Asian equity markets are mostly struggling this morning even with the rally back in the US. As I type, the Hang Seng (-1.41%) is the biggest underperformer, dragged lower by declines in Chinese listed tech stocks while the CSI (-1.01%), the Shanghai Composite (-0.70%) and the KOSPI (-0.55%) are also edging lower. Elsewhere, the Nikkei (+1.10%) is bucking the regional negative trend after the incoming Bank of Japan (BOJ) head Kazuo Ueda, in his statement to lawmakers, lent his support for the current monetary policy stance while indicating that inflation is likely to rise gradually. Outside of Asia, US stock futures are indicating a slightly negative bias with those on the S&P 500 (-0.11%) and NASDAQ 100 (-0.24%) edging lower. Meanwhile, yields on the 10yr USTs (-1.16bps) are slightly lower, trading at 3.87%.

Coming back to Japan, data this morning showed that the core consumer inflation excluding food hit a 41-year high of +4.2% y/y in Japan (v/s +4.3% expected), rising from a +4.0% annual gain seen in December. It was the 9th consecutive month that core consumer inflation stayed above the BOJ’s 2% target. Headline came in as expected at 4.3%. So no surprises and an on message Kazuo Ueda probably reduces the near-term risk of an imminent surprise BoJ YCC move.

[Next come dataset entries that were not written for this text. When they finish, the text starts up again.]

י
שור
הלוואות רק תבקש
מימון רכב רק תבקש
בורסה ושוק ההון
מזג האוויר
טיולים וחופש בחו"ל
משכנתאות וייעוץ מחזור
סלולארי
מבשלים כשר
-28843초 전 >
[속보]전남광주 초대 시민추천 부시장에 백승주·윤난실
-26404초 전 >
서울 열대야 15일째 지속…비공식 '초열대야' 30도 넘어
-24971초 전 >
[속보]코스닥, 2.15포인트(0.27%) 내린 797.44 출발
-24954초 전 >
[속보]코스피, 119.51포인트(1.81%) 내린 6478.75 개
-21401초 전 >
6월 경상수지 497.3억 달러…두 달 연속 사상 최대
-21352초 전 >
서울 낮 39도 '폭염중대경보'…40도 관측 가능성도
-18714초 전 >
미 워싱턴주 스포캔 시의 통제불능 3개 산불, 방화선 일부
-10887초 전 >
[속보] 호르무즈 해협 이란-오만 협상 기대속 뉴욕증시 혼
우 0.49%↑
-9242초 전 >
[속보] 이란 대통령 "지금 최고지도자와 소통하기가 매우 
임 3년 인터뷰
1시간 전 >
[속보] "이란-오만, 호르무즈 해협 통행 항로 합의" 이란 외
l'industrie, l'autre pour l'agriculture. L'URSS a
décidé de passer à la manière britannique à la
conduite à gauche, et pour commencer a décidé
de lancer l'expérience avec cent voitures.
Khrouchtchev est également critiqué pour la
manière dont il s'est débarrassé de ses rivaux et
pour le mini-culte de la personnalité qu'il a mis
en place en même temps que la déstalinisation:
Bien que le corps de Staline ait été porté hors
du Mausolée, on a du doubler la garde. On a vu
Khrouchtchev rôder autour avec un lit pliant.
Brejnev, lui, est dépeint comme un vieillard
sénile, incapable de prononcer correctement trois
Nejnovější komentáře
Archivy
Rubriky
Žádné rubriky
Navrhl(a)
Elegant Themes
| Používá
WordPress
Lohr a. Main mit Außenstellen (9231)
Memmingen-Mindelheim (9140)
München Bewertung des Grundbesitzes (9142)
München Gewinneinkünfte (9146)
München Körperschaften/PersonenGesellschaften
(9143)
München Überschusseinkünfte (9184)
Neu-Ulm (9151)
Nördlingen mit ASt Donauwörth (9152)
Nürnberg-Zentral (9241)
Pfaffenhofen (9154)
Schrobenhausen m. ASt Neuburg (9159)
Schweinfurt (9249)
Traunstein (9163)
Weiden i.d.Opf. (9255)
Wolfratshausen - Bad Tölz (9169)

In other news yesterday, Bloomberg reported that the search for the Fed’s next Vice Chair was narrowing as the Biden administration looks to replace Lael Brainard, who’s now director of the National Economic Council. According to Bloomberg, the “top tier” candidates were Harvard professor Karen Dynan and Northwestern professor Janice Eberly, with an announcement “possible in the coming weeks.” Both have previous experience in government too, with each having served as Assistant Secretary of the Treasury for Economic Policy under President Obama. However, the article also mentioned that others were in “serious contention”, including the new Chicago Fed President, Austan Goolsbee, who previously served as Chair of the Council of Economic Advisers under President Obama.

On that theme of appointments, it was separately announced that the United States would be nominating Ajay Banga to be the next President of the World Bank. Banga previously served as CEO of Mastercard for a decade. The US has usually chosen the World Bank President and is the largest shareholder of the World Bank, but in practice they require support from other countries, so it could be some months before we officially know the next president.

To the day ahead now, and data releases from the US include January numbers on personal income, personal spending for January, the core PCE deflator and new home sales. We’ll also get the University of Michigan’s final consumer sentiment index for February. Otherwise from central banks, we’ll hear from the Fed’s Jefferson, Mester, Bullard, Collins and Waller, along with the BoE’s Tenreyro.